Rechtsextreme Attacke: Prügel im Supermarkt

Vor zwei Jahren griffen Neonazis die Journalistin und taz-Autorin Andrea Röpke während einer Recherche an. Damals half ihr niemand. Nun wurden die Rechtsextremen vor Gericht verurteilt.

Nazis lassen sich nicht gerne fotografieren. Bild: ap

ZOSSEN taz Im Sitzungssaal I des Amtsgerichts Zossen sind am Freitag alle Plätze belegt. So viele Besucher, sagt Richter Wolfgang Böhm, kommen sonst nicht. Denn das Gericht in der brandenburgischen Gemeinde beschäftigt sich eher mit Zwangsversteigerungen von Immobilien. Doch im Saal I wird gegen Sebastian Räbiger wegen "gefährlicher Körperverletzung" verhandelt. Die Staatsanwaltschaft wirft dem Vorsitzenden der Heimattreuen Deutschen Jugend (HDJ), Sebastian Räbiger, vor, die Journalistin und taz-Autorin Andrea Röpke angegriffen und geschlagen zu haben.

Am Abend verkündet Richter Böhm dann das Urteil: Räbiger wird wegen gefährlicher Körperverletzung zu einer Geldstrafe von 100 Tagessätzen à 30 Euro verurteilt, er gilt damit als vorbestraft. Das Verfahren gegen den Mitangeklagten Friedrich Tinz wird abgetrennt. In seiner Urteilsbegründung weist der Richter ausdrücklich darauf hin, dass es sich ein politisch aktiver Mann wie Räbiger gefallen lassen müsse, wenn Journalisten investigativ recherchieren.

Keine zwanzig Autominuten von Zossen entfernt liegt der Ort, in dem am 4. November 2006 Räbiger und Tinz laut Anklage zuschlugen. An jenem Tag richtete die HDJ in Blankenfelde ihren "6. Märkischen Kulturtag" aus. An die 200 Rechtsextremen kamen zu einem Gasthof in der kleinen Gemeinde südlich von Berlin.
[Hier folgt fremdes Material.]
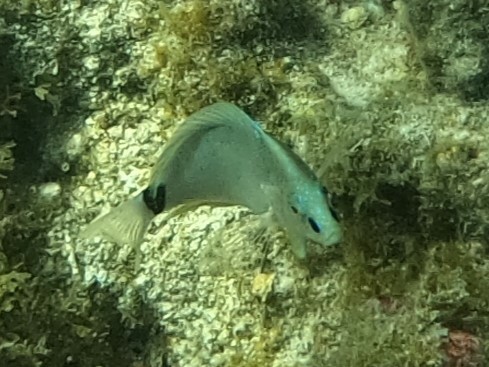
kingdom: Animalia
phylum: Chordata
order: Perciformes
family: Serranidae
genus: Hypoplectrus
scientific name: Hypoplectrus unicolor
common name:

Mit einem Fotografen wollte Röpke das Treffen dokumentieren. Mehrere Rechtsextreme erkannten die beiden Journalisten. Sogleich sollen Räbiger und Tinz auf Röpke und ihren Fotografen zugelaufen sein. "Wir rannten in einen Supermarkt", berichtet Röpke, die auch für den NDR und den Blick nach Rechts arbeitet. In dem Supermarkt habe niemand geholfen, als sie mehrmals zu Boden gestoßen und ins Gesicht geschlagen worden sei. Auch ihr Fotograf sei gestoßen und gewürgt worden. "Diese Erfahrung war schon erschütternd", sagt die Journalistin Röpke.

"Nein, diese Frau hab ich nicht geschlagen", sagt dagegen Räbiger. Er will ihr nur hinterhergelaufen sein und gerufen haben: "Andrea, bleib stehen!" In dem Supermarkt habe er sich dann bloß deshalb vor ihr aufgebaut, weil er über das Fotografieren verärgert war. "Da ist sie wohl hingefallen", meint er und beteuert sogleich, Tinz sei nicht dabei gewesen. Tinz hatte zuvor schon knapp gesagt, "nicht beteiligt" gewesen zu sein.

Ob er nicht doch ein wenig geschubst habe, fragt der Richter bei Räbiger nach. Doch selbst als die Staatsanwaltschaft das ärztliche Attest mit den Beschreibungen der Kopf- und Oberkörperverletzungen aufgrund von "körperlicher Gewalt" anführt, streitet der Angeklagte alles ab. Er räumt nur ein: "Frau Röpke ist nicht gerade meine Freundin", und: "Ich wollte verhindern, dass sie Aufnahmen macht."

Das Bundesinnenministerium prüft seit Längerem ein Verbot der HDJ. Der Schuldspruch ist für den Verein also recht unpassend. Immerhin interessierte sich auch braune Prominenz, wie der mecklenburg-vorpommerische NPD-Landtagsabgeordnete Tino Müller, für den Prozess.